Due to advances in distributed systems, social motivations, and economic motivations, scales of systems are on the rise. In large-scale systems, changes—caused by failures, maintenance, and additions—are a norm rather than an exception, and therefore, manually keeping these systems running is difficult, if not impossible. System management, which monitors and controls systems, is a prominent solution to this problem.
However, management usecases differ from system to system, yet developing a specific management framework for each system defeats the purpose of building system management frameworks in the first place. Management frameworks that enforce management logic authored by users provide a solution for this problem. These frameworks enable users to change framework’s decision logic to cater for user’s specific requirements, and after deployed, they monitor and control target systems in accordance to the user-defined management logic. If these logic assert only a single component of the system, we call them local logic, and if these logic assert multiple components in the system, we call them global logic. The global logic depend on a global view about a system, which is non-trivial to support in large-scale systems. However, they enable users to reason about the target system explicitly and, therefore, provide a natural way to express management usecases.

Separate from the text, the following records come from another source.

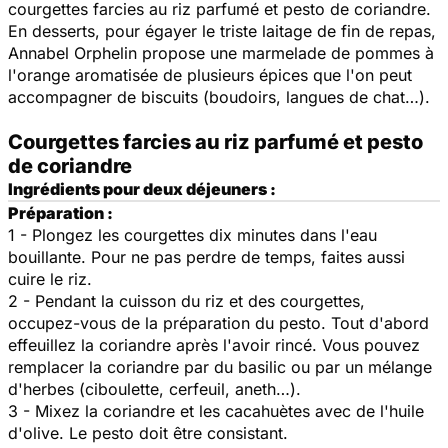
courgettes farcies au riz parfumé et pesto de coriandre.
En desserts, pour égayer le triste laitage de fin de repas,
Annabel Orphelin propose une marmelade de pommes à
l'orange aromatisée de plusieurs épices que l'on peut
accompagner de biscuits (boudoirs, langues de chat…).
Courgettes farcies au riz parfumé et pesto
de coriandre
Ingrédients pour deux déjeuners :
Préparation :
1 - Plongez les courgettes dix minutes dans l'eau
bouillante. Pour ne pas perdre de temps, faites aussi
cuire le riz.
2 - Pendant la cuisson du riz et des courgettes,
occupez-vous de la préparation du pesto. Tout d'abord
effeuillez la coriandre après l'avoir rincé. Vous pouvez
remplacer la coriandre par du basilic ou par un mélange
d'herbes (ciboulette, cerfeuil, aneth…).
3 - Mixez la coriandre et les cacahuètes avec de l'huile
d'olive. Le pesto doit être consistant.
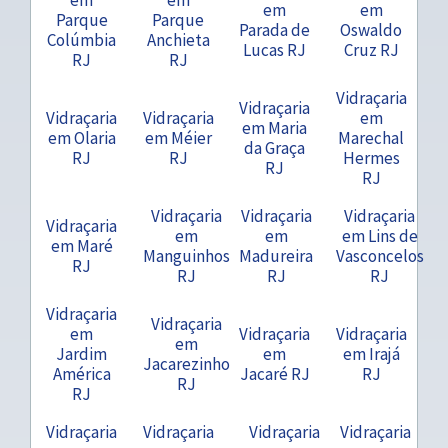
em
em
Parque
Parque
Parada de
Oswaldo
Colúmbia
Anchieta
Lucas RJ
Cruz RJ
RJ
RJ
Vidraçaria
Vidraçaria
Vidraçaria
Vidraçaria
em
em Maria
em Olaria
em Méier
Marechal
da Graça
RJ
RJ
Hermes
RJ
RJ
Vidraçaria
Vidraçaria
Vidraçaria
Vidraçaria
em
em
em Lins de
em Maré
Manguinhos
Madureira
Vasconcelos
RJ
RJ
RJ
RJ
Vidraçaria
Vidraçaria
em
Vidraçaria
Vidraçaria
em
Jardim
em
em Irajá
Jacarezinho
América
Jacaré RJ
RJ
RJ
RJ
Vidraçaria
Vidraçaria
Vidraçaria
Vidraçaria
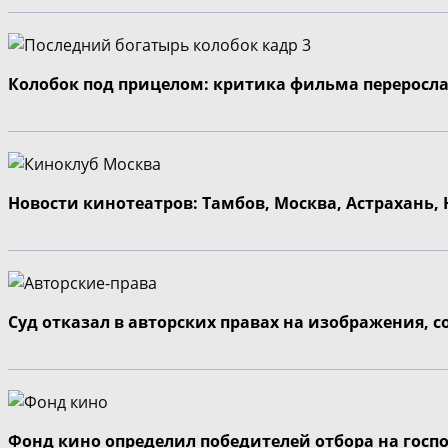
Колобок под прицелом: критика фильма переросла
Новости кинотеатров: Тамбов, Москва, Астрахань,
Суд отказал в авторских правах на изображения, 
Фонд кино определил победителей отбора на госп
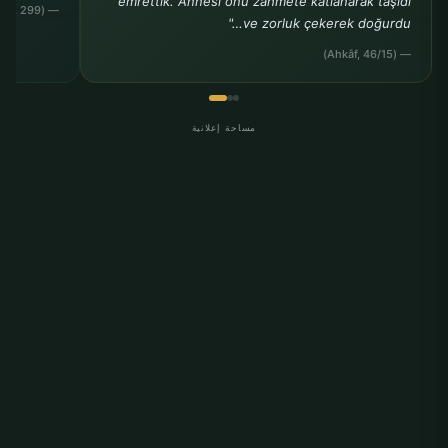
emrettik. Annesi onu zahmete katlanarak taşıdı
— (Ahmed b. Hanbel, Müsned, 24, 299)
ve zorluk çekerek doğurdu…"
— (Ahkâf, 46/15)
مساحة إعلانية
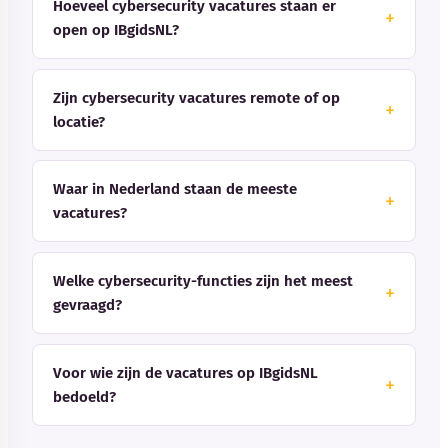
Hoeveel cybersecurity vacatures staan er
open op IBgidsNL?
Zijn cybersecurity vacatures remote of op
locatie?
Waar in Nederland staan de meeste
vacatures?
Welke cybersecurity-functies zijn het meest
gevraagd?
Voor wie zijn de vacatures op IBgidsNL
bedoeld?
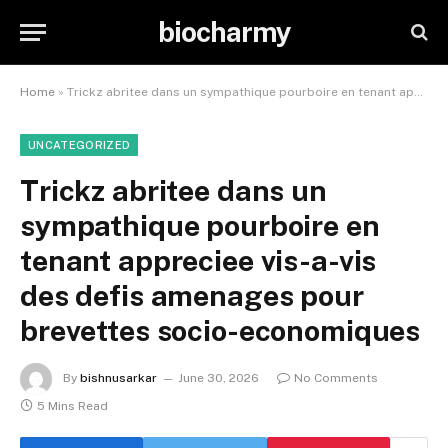
biocharmy
Home
»
Trickz abritee dans un sympathique pourboire en tenant appreciee vis-a-vis des defis amenages pour brevettes socio-economiques
UNCATEGORIZED
Trickz abritee dans un
sympathique pourboire en
tenant appreciee vis-a-vis
des defis amenages pour
brevettes socio-economiques
By
bishnusarkar
June 30, 2026
No Comments
5 Mins Read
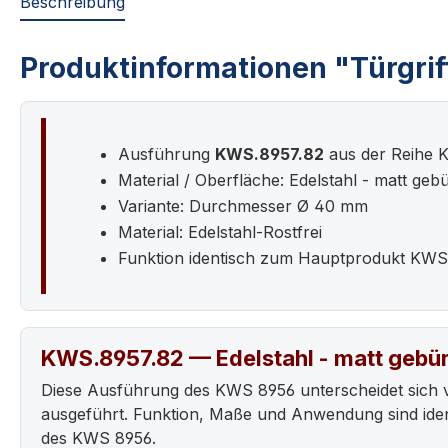
Beschreibung
Produktinformationen "Türgrif
Ausführung
KWS.8957.82
aus der Reihe 
Material / Oberfläche: Edelstahl - matt gebü
Variante: Durchmesser Ø 40 mm
Material: Edelstahl-Rostfrei
Funktion identisch zum Hauptprodukt KWS
KWS.8957.82 — Edelstahl - matt gebür
Diese Ausführung des KWS 8956 unterscheidet sich 
ausgeführt. Funktion, Maße und Anwendung sind iden
des KWS 8956.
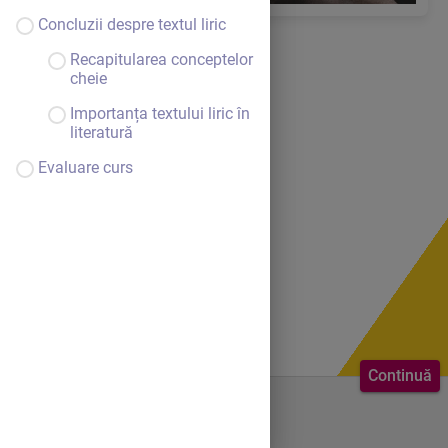
Concluzii despre textul liric
Recapitularea conceptelor
cheie
Importanța textului liric în
literatură
Evaluare curs
Continuă
Bine ai venit.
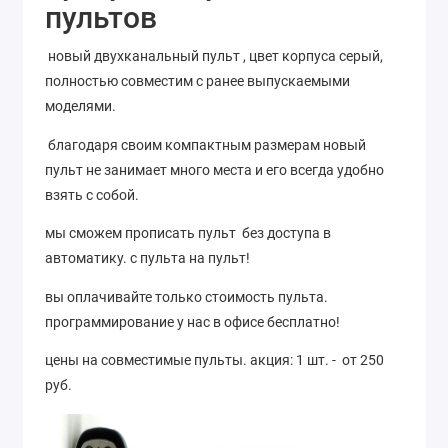
пультов
новый двухканальный пульт , цвет корпуса серый,
полностью совместим с ранее выпускаемыми
моделями.
благодаря своим компактным размерам новый
пульт не занимает много места и его всегда удобно
взять с собой.
мы сможем прописать пульт без доступа в
автоматику. с пульта на пульт!
вы оплачивайте только стоимость пульта.
программирование у нас в офисе бесплатно!
цены на совместимые пульты. акция: 1 шт. - от 250
руб.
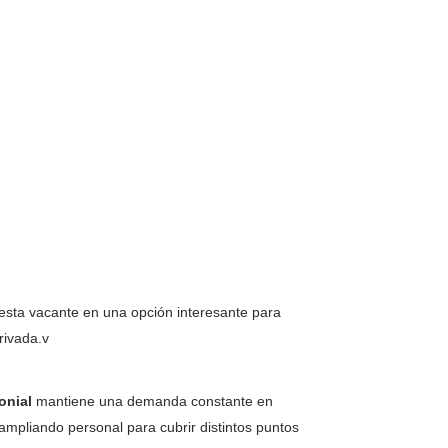
 esta vacante en una opción interesante para
rivada.v
onial
mantiene una demanda constante en
mpliando personal para cubrir distintos puntos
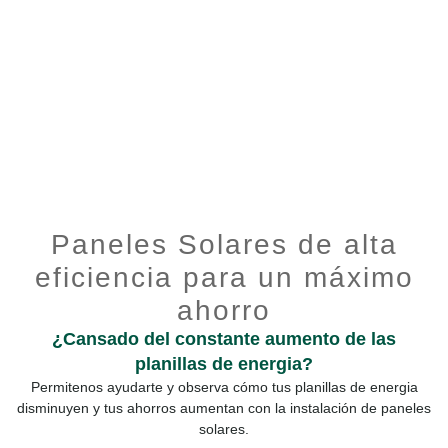
Paneles Solares de alta
eficiencia para un máximo
ahorro
¿Cansado del constante aumento de las
planillas de energia?
Permitenos ayudarte y observa cómo tus planillas de energia
disminuyen y tus ahorros aumentan con la instalación de paneles
solares.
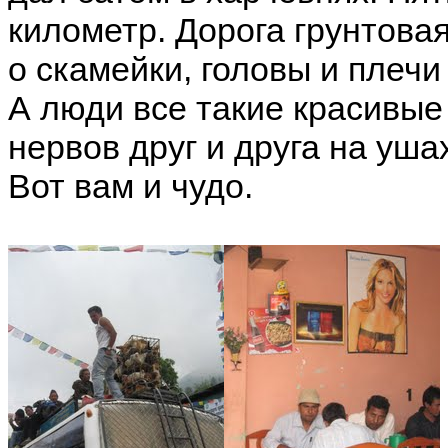
километр. Дорога грунтовая
о скамейки, головы и плечи
А люди все такие красивые
нервов друг и друга на ушах
Вот вам и чудо.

This dissertation presents a new, dynamic, and robust management architecture that manages large-scale systems by enforcing user-defined management logic that depend on a global view of the managed system. Using empirical analysis, we have shown that it scales to manage 100,000 resources, which demonstrates that the architecture can manage most practical systems. This is a testament that despite its dependency on a global view of the managed system, a system management framework can manage systems in accordance to user-defined management logic and can still scale to manage most real world systems. Furthermore, we have demonstrated that the architecture is robust in the face of failures and stable with respect to different operational conditions.